Exercise details:
Take each line from the material below that includes the string "модели" and copy it.

Available records:
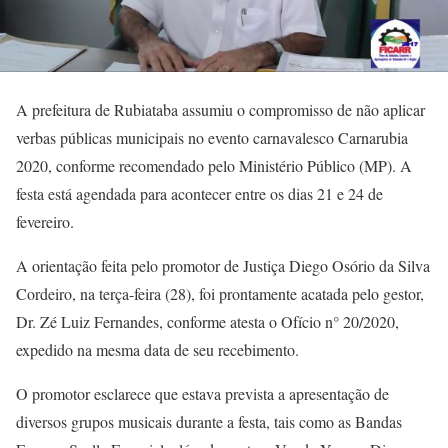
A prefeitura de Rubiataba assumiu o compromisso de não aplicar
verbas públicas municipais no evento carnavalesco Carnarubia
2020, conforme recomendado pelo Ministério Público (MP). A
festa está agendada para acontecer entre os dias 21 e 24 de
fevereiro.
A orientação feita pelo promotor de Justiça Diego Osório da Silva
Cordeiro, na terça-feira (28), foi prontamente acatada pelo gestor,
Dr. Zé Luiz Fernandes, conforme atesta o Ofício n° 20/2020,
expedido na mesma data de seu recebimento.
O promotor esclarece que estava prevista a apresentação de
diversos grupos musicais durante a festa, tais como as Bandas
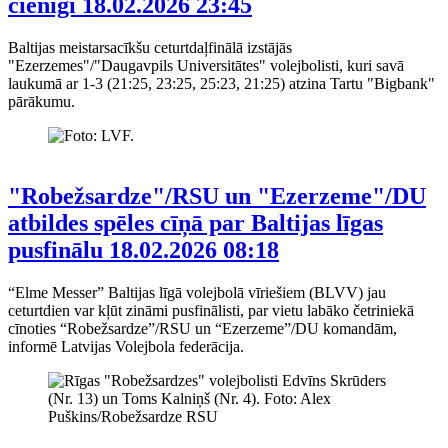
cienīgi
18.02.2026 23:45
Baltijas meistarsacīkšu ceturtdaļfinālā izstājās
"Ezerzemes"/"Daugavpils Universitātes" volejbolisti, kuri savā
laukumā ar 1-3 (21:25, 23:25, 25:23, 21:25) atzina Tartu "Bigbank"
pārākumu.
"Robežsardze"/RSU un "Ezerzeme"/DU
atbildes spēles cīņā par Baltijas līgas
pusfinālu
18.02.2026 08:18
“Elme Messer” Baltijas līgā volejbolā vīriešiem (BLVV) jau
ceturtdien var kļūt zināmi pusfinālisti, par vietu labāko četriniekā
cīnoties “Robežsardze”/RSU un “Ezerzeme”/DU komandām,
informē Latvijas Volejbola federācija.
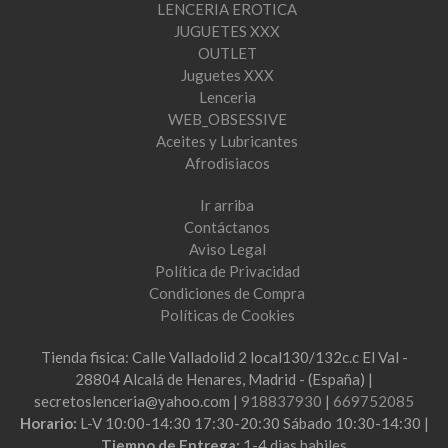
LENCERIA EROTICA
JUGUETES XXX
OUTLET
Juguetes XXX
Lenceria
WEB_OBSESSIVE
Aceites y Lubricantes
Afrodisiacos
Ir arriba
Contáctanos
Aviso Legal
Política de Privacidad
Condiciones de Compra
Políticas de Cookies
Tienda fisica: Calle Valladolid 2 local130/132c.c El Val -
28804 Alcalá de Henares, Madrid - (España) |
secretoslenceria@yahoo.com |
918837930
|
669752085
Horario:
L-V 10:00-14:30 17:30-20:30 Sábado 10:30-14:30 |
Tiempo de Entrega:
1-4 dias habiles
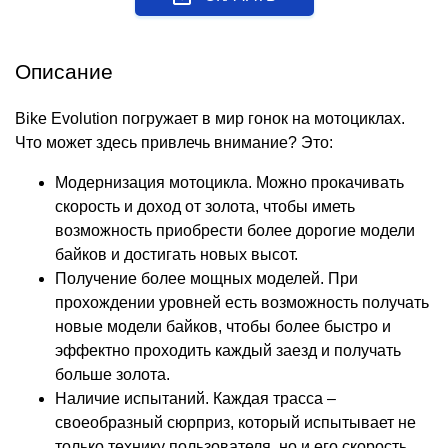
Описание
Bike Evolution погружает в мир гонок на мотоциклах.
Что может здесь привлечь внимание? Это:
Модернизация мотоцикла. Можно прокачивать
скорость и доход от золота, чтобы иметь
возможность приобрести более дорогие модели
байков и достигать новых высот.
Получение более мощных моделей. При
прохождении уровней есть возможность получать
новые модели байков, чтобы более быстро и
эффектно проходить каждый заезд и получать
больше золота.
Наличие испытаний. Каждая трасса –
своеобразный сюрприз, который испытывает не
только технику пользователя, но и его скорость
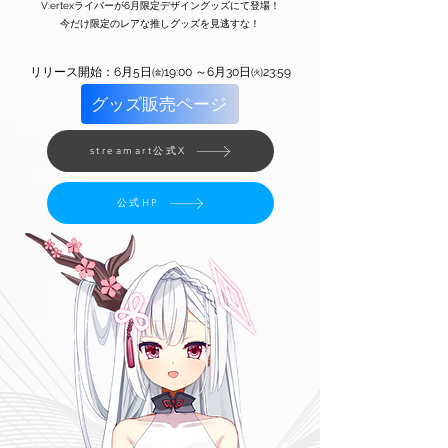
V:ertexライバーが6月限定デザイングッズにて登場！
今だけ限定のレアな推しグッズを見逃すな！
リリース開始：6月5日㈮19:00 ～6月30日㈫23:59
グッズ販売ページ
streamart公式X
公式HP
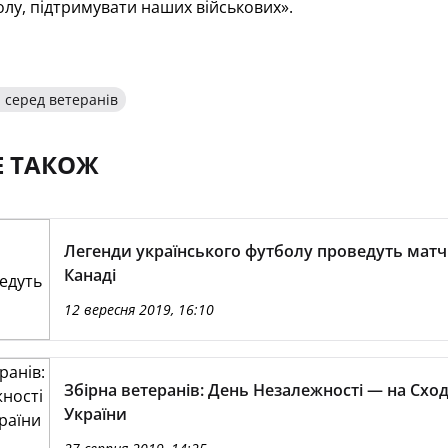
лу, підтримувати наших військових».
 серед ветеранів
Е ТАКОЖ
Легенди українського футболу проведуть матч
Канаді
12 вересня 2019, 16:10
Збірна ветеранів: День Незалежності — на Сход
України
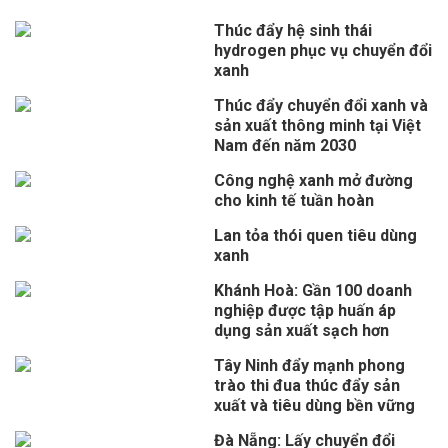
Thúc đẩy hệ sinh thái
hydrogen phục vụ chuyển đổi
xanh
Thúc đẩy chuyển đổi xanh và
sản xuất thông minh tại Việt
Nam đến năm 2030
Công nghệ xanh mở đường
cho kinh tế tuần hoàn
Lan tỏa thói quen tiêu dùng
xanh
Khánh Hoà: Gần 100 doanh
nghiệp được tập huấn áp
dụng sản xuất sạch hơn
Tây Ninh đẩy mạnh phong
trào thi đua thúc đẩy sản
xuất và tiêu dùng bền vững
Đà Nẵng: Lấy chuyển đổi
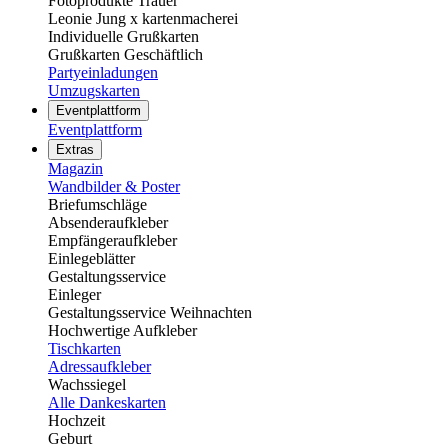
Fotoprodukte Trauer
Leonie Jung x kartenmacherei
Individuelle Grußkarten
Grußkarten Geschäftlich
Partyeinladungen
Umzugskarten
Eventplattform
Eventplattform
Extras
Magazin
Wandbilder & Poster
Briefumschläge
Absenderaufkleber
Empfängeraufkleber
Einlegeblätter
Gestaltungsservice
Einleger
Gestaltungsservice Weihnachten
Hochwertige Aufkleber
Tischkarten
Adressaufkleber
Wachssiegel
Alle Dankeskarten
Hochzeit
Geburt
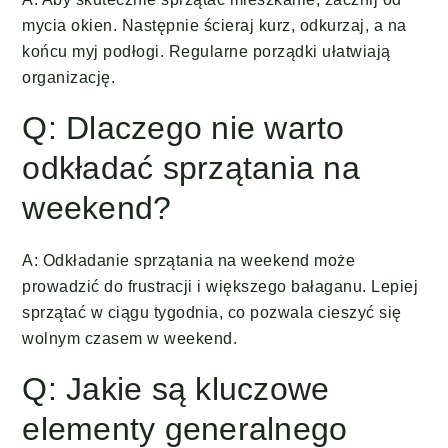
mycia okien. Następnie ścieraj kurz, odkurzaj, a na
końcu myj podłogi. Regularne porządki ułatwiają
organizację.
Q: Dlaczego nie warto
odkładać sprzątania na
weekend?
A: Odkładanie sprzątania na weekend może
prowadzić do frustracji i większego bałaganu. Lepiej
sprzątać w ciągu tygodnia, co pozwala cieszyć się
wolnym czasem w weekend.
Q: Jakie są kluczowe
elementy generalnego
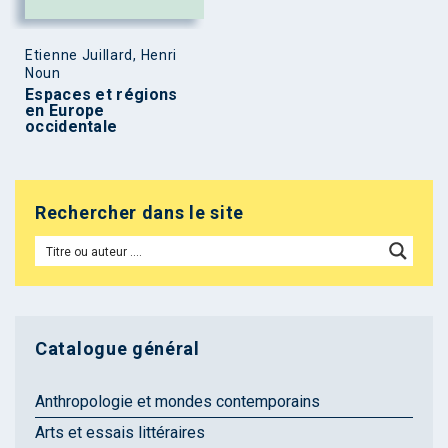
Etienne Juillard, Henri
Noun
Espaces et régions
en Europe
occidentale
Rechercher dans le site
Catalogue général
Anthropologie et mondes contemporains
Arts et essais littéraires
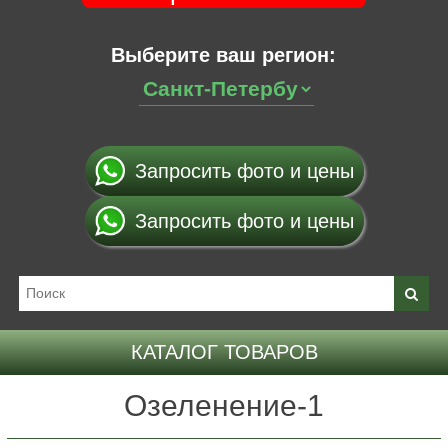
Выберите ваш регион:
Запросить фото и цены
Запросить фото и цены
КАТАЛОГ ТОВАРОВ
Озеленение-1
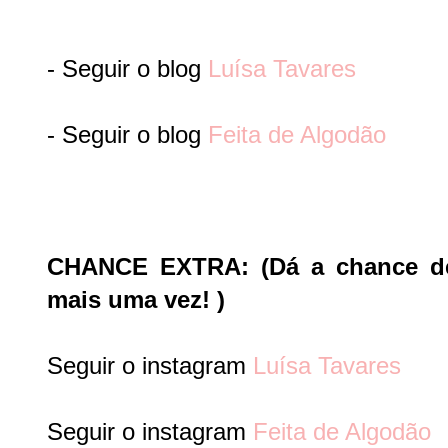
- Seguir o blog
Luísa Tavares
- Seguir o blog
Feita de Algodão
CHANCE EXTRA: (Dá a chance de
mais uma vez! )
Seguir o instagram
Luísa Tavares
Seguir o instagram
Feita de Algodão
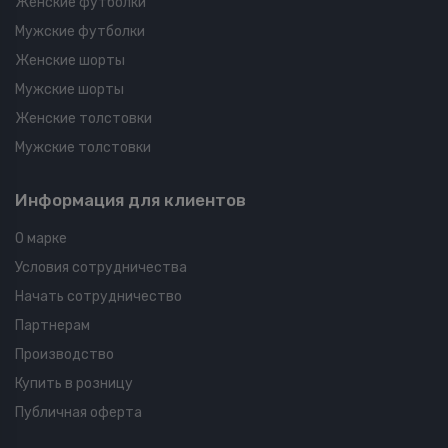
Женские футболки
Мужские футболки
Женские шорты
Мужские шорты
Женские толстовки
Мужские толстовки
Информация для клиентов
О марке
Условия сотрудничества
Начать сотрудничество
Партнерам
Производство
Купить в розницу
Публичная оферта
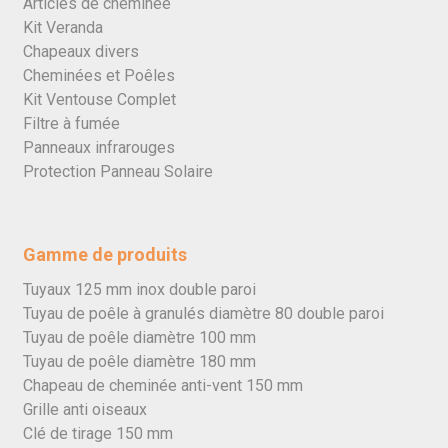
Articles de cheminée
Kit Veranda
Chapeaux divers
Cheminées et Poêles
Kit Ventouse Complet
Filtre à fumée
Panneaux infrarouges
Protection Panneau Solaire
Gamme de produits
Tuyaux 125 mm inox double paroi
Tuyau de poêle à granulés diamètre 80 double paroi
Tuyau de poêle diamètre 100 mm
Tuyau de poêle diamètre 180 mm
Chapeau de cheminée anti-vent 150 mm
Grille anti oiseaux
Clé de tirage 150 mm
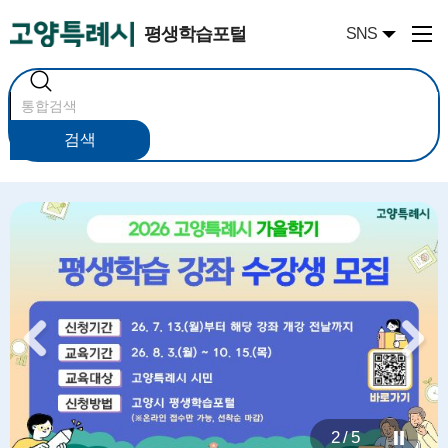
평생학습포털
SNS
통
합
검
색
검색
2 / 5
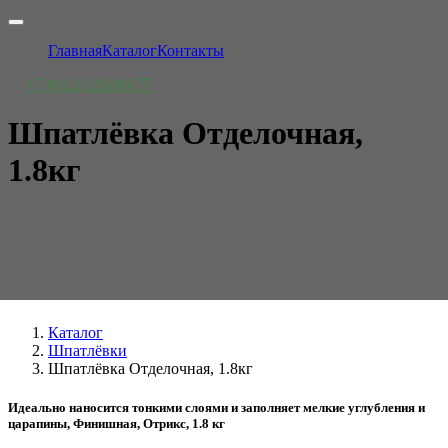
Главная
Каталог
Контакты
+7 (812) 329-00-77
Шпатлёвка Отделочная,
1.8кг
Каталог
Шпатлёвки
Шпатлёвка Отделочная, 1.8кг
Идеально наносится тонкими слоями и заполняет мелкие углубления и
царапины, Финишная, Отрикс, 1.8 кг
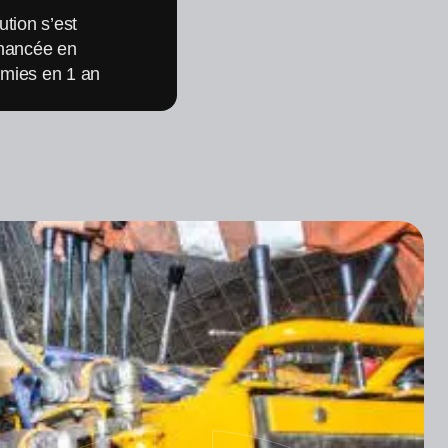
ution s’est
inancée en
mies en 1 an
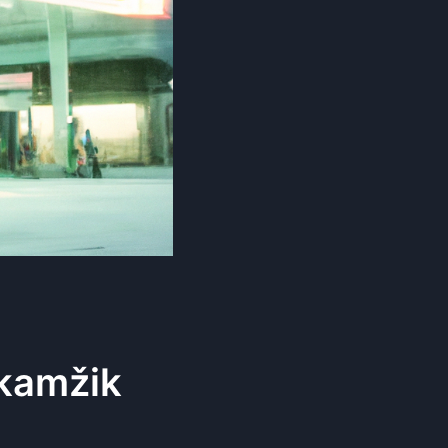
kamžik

Written reply:
возможность приобрести более дорогие модели
новые модели байков, чтобы более быстро и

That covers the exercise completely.